Porque o mundo é dos mais fortes, dos mais inteligentes e dos intelectuais. Não há mérito algum em ser honesto e não se vincular à hipocrisia. O que importa é o perfume dos verbos cheirando à lavanda fresca e a linguagem que vai nascer poema para renascer em poesia. Analfabetos, ou quase isso, que resumam-se às suas insignificâncias e mantenham-se distante de tudo e de todos. A burrice contagia. É pior que a falta de caráter.
Sabia que por mais que tentasse me prevenir, ainda assim, não cabia nesse espaço. Sabia, e entretanto, insisti em contrariar a lógica. Críticas? Não por elas. Pela vergonha de ser tão original em toda a minha falta de criatividade. Perdi as contas que minhas epeedices foram motivos de zombaria e de humilhações. Pele com pele de epee, sofria os reflexos de sua inabilidade com as imagens e com as palavras. E resistia. Mas até para resistir é preciso ter o mínimo de amor próprio.

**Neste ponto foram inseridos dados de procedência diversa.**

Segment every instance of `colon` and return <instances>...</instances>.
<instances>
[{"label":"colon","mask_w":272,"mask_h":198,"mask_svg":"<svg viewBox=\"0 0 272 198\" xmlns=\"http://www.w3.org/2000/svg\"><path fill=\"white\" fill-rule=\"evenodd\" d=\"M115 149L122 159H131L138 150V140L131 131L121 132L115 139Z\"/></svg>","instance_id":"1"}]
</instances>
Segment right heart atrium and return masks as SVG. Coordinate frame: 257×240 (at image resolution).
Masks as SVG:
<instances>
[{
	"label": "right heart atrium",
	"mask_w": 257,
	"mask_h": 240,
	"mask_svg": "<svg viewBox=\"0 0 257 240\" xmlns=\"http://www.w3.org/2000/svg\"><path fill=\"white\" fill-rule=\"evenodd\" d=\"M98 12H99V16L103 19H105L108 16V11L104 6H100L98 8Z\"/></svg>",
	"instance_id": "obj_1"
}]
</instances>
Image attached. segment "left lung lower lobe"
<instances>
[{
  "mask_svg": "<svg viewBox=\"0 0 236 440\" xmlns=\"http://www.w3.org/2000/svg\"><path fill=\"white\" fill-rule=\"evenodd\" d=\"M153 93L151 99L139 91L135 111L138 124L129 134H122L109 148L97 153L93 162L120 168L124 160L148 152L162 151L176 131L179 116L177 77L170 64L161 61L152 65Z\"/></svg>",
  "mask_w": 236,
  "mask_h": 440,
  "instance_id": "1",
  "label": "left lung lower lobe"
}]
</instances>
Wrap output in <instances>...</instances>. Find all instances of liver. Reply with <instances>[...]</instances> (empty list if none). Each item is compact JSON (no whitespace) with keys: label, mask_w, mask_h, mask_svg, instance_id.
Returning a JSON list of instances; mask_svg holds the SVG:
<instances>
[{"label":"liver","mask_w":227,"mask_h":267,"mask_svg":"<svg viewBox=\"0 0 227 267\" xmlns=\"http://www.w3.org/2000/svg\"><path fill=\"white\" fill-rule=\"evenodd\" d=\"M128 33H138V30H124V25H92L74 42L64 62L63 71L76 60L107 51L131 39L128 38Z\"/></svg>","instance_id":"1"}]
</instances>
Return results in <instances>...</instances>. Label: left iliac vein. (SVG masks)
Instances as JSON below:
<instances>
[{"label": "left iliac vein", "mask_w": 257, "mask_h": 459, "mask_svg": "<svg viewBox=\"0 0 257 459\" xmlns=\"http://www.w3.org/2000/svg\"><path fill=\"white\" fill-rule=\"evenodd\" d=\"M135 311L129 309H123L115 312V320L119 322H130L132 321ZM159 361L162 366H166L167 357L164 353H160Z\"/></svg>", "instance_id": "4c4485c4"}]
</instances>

O mundo vai continuar sendo dos mais fortes, dos mais inteligentes e dos intelectuais. E o mérito, também será de quem souber beijar as palavras e lançá-las ao vento em busca de prazer ou de medalhas. Prefiro a solidão como companhia a me declarar parte integrante deste meio. Não eu. Não epee. Somos, e sempre seremos a mesma pessoa: Teresa Cristina S. Alves de Castro. Torta, velha, loura e burra! Mas humana. Pela raça e pelo coração. Com todos os meus defeitos, transparente em todas as minhas atitudes e sincera. Antes eu e meu precário vocabulário a ser uma farsa ou um plágio de alguém ou de alguma coisa que não corresponda à minha realidade.
E quem não gostar, ou não aprovar, paciência. Há janelas e janelas. E além delas, a opção de ser seguidor ou leitor. Ou nem uma coisa nem outra.